Oh, le chemin est long…
Oh, le chemin est long, difficile et cahoteux, semé de chagrin, de nostalgie et de mensonges. Une oasis fantomatique scintille au loin, mais impossible de l'atteindre. Les années passent comme des ombres fugaces, et la jeunesse s'évanouit sans laisser de trace. Dans mon cœur ne subsistent que de pâles souvenirs, ceux de ceux qui ne sont plus. Pourtant, je crois encore que viendra le temps où mon âme trouvera la paix. Et dans cette vie, accablée de fardeaux, je trouverai enfin le paradis des vagues.
Violon et chant
Le violon pleure, les voix soupirent, la salle est sombre et silencieuse. Et mon âme se fond dans les sons, dans cette musique, comme dans un rêve. Le violon murmure un amour perdu, les voix le reprennent dans la tristesse des jours. Et dans le cœur, il y a une douleur, comme une plaie fraîche, pour ceux qui ne sont plus là, pour ceux qui étaient là. Mais même dans cette tristesse éternelle, il y a de la beauté, il y a de la lumière, il y a de la vie. Et la musique, comme un don du ciel, emplira l'âme comme une brise.
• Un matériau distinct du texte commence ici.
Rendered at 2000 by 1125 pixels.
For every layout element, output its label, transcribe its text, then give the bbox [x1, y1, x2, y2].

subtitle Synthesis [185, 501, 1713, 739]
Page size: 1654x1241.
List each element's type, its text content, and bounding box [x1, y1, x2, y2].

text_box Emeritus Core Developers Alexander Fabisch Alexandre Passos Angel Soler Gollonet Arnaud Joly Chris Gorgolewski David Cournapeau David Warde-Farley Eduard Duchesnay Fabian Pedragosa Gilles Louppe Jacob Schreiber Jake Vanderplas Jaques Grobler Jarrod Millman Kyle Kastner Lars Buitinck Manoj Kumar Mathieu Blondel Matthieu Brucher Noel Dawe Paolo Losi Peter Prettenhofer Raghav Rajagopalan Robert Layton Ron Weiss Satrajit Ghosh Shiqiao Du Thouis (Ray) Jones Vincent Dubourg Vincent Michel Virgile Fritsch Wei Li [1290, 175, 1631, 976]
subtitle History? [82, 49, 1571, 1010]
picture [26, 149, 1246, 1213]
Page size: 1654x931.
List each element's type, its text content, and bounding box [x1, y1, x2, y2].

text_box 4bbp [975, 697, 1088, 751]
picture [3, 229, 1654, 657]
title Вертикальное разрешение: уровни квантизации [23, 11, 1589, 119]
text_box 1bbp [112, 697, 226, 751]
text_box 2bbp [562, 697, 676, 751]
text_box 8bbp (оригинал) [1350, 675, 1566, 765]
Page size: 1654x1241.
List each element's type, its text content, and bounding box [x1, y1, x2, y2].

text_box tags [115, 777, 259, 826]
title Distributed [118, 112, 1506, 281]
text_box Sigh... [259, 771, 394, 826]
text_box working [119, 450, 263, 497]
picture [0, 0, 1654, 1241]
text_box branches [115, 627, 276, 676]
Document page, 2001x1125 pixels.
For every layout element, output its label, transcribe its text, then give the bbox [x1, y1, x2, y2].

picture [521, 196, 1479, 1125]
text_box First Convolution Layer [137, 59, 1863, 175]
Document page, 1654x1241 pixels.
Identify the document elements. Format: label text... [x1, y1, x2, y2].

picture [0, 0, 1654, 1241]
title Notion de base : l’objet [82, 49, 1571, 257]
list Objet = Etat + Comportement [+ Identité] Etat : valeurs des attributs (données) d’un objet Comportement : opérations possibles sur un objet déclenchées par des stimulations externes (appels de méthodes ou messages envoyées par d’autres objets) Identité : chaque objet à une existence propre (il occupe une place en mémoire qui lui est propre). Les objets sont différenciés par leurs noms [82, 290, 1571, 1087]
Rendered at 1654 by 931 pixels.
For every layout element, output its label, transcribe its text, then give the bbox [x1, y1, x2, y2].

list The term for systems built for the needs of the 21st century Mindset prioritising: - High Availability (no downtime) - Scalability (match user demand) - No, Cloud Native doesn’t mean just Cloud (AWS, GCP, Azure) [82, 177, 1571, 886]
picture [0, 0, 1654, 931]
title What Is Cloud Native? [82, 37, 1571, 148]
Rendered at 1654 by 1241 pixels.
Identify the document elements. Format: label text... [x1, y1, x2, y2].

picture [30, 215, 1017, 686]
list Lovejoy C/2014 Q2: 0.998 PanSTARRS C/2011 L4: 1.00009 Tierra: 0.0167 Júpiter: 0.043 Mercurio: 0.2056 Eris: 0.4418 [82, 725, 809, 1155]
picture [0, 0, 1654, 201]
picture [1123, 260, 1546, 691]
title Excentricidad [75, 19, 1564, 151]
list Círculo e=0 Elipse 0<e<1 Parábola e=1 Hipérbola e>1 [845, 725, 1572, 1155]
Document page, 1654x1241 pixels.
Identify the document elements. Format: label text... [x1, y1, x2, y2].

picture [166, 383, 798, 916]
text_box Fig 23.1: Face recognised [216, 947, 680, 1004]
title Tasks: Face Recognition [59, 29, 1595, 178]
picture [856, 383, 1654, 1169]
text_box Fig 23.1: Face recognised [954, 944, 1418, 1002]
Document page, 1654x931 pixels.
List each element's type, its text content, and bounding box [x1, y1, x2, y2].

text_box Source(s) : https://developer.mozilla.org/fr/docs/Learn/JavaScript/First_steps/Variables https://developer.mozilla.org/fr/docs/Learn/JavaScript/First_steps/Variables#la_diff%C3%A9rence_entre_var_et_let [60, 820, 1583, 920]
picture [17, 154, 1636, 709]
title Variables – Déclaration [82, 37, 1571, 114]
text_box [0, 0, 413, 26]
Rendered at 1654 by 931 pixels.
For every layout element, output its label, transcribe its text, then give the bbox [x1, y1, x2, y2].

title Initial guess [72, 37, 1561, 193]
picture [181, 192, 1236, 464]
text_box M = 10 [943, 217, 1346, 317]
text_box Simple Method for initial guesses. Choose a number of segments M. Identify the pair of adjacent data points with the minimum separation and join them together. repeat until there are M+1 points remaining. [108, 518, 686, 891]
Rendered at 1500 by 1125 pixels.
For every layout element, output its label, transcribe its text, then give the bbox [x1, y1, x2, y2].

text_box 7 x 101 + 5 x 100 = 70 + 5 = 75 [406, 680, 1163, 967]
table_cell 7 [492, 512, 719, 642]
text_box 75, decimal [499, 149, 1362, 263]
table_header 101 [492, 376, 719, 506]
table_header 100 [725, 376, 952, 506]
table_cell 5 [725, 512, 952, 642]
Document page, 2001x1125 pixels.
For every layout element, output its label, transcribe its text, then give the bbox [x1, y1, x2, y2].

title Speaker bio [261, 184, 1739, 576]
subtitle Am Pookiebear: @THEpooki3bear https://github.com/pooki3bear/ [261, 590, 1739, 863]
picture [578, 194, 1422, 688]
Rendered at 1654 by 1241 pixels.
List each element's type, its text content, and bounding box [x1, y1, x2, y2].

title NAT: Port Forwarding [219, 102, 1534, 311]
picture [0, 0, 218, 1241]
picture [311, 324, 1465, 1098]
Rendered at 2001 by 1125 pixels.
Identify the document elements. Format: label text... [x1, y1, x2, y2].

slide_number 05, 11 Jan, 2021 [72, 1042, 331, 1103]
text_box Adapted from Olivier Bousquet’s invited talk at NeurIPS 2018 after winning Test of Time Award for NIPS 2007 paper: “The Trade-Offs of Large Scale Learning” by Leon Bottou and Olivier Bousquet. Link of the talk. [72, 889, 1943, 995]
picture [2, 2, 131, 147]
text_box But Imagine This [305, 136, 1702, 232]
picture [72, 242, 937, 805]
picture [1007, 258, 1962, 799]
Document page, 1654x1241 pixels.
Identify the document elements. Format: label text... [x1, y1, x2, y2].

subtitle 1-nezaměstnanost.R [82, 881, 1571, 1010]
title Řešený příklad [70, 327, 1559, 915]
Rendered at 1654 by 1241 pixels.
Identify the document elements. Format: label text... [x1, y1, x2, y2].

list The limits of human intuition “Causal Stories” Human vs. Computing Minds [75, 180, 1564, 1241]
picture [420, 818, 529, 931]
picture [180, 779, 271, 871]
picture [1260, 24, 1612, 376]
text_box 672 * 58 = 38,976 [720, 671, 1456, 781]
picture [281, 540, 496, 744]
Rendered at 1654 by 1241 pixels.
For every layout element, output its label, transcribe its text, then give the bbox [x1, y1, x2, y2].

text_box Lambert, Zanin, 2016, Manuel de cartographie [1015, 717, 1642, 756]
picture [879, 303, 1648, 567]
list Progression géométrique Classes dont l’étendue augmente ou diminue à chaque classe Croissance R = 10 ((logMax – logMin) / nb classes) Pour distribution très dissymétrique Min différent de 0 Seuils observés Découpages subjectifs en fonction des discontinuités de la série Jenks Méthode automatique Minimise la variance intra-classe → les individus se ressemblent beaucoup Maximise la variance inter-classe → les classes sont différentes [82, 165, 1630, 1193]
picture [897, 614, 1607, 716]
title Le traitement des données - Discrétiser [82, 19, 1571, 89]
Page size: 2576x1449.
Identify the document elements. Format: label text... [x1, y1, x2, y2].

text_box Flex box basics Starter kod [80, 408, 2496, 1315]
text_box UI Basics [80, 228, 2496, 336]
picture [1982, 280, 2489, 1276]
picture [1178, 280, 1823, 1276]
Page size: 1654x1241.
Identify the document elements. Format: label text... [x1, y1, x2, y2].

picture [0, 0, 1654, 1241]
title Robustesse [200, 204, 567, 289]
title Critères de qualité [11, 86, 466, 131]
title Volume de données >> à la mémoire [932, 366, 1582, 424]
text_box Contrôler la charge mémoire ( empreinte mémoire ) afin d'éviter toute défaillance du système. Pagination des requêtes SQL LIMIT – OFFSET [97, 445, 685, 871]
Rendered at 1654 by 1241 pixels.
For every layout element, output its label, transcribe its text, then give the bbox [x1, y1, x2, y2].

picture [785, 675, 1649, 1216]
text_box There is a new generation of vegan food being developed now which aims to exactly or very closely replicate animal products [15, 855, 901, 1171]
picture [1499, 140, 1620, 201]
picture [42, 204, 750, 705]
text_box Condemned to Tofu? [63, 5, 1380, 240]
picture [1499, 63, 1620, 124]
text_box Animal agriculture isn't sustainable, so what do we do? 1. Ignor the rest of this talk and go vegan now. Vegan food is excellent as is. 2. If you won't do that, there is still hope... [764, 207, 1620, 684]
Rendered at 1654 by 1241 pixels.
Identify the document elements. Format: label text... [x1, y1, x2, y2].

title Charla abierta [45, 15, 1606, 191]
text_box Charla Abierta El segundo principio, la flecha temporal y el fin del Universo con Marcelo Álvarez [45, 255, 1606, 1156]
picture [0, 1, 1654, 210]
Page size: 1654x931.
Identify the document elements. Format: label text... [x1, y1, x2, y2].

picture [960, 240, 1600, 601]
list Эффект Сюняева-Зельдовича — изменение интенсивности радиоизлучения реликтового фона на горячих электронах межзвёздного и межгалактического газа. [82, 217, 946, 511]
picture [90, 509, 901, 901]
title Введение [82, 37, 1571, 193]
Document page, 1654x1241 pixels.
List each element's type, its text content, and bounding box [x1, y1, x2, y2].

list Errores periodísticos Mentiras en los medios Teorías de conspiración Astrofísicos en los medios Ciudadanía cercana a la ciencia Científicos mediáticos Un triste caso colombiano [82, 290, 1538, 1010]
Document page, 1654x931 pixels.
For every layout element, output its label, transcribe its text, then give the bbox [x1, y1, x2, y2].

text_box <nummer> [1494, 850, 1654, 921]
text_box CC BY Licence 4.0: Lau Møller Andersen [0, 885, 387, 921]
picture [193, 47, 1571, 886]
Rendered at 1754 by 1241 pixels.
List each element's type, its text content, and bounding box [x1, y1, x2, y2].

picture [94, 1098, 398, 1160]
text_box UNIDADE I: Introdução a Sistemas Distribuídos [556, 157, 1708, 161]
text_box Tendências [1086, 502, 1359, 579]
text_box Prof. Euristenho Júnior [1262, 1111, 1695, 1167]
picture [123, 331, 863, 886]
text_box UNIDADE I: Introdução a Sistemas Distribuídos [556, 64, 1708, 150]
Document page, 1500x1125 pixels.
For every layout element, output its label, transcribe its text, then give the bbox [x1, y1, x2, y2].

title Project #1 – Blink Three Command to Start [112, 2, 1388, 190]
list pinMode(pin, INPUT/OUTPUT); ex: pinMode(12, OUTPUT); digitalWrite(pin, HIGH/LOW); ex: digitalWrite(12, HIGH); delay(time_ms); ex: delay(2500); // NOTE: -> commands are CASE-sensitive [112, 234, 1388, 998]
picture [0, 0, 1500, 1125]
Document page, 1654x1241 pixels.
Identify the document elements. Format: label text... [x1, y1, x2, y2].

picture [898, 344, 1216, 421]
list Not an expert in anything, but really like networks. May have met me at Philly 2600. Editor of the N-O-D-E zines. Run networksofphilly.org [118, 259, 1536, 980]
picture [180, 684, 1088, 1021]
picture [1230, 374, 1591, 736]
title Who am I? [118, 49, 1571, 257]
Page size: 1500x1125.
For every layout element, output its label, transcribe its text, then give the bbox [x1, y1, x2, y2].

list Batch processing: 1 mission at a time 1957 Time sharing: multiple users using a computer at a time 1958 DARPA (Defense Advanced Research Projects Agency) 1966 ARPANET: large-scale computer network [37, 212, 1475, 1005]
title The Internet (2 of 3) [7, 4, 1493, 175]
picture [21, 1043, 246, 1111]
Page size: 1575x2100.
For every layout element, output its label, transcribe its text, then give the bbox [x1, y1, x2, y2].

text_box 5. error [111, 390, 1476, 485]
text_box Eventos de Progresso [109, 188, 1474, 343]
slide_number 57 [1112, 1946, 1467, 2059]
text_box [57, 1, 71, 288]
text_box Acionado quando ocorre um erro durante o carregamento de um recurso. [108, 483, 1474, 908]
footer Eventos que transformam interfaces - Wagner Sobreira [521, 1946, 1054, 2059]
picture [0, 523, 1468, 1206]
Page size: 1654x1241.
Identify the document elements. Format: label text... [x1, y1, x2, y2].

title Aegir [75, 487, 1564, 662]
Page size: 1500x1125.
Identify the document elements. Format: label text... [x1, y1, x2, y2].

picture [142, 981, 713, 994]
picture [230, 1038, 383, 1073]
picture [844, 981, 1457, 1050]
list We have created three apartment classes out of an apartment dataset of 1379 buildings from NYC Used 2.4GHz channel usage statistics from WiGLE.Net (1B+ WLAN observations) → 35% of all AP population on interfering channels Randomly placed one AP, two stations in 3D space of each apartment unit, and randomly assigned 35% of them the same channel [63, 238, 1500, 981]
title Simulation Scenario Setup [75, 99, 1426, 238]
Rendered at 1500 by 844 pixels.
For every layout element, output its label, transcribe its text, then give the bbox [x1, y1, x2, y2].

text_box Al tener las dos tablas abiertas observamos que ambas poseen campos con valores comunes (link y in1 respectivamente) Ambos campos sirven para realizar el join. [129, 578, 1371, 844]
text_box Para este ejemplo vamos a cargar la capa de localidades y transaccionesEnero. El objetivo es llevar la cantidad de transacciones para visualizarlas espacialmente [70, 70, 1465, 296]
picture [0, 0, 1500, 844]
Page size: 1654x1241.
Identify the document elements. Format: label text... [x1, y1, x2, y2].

J'entre dans des temples vides...
J'entre dans des églises vides, où sommeille l'obscurité éternelle. Et j'entends les chants discrets que mon cœur garde pour moi. Ici flottent les effluves d'encens et de foi, et les secrets d'antan. Et dans ce silence infini, je sens l'âme s'incliner. Et il me semble que des anges sont tout près, descendant des cieux. Et dans cette sainteté réconfortante, j'oublie tous mes soucis.
Douze (extrait)
Douze hommes, maigres, en manteaux déchirés, comme dans un rêve. Et devant eux – des yeux de chef, luisants dans l’obscurité totale. La Mort, sa faux rouge à ses côtés, et l’élan de la révolution. Et dans ce chaos, comme en enfer, naît un monde nouveau. Leurs visages sont rudes, leur pas ferme, leurs cœurs emplis de malice et de mélancolie. Et dans cette tempête, comme dans un orgueil, ils portent leur terrible ligne.
L'automne sera
La liberté d'automne, c'est le vent dans les champs, une feuille jaune tourbillonne comme le fantôme d'un rêve. Et dans mon cœur, il y a du désir, et dans mes yeux, seulement de la tristesse, pour ceux qui sont partis, pour toi, perdu(e). Mais dans cette tristesse, il y a quelque chose de familier, comme si l'âme trouvait la paix. Et dans cette liberté, comme si quelque chose d'autre, je ressens le clapotis silencieux de la vie. Et laisse le dernier oiseau s'envoler, et laisse le jardin d'automne s'endormir. Dans mon âme, à jamais demeurera la douce parure des souvenirs.
Sur le champ de Kulikovo
Ici le sang a coulé, ici ils ont combattu avec bravoure, pour la Sainte Russie, pour son destin. Sur le champ de Koulikovo, comme dans un sombre conte de fées, les arbres se dressent, témoins de cette lutte. Et le vent murmure le nom des héros tombés, de ceux qui ont donné leur vie pour leur patrie. Et dans ce silence, comme dans un temple, je ressens l'esprit de mes ancêtres, comme au paradis. Et bien que les siècles aient passé, et que les frontières se soient estompées, le souvenir du champ de Koulikovo demeure. Et dans le cœur de chaque citoyen russe, il restera à jamais, comme un chapitre éternel.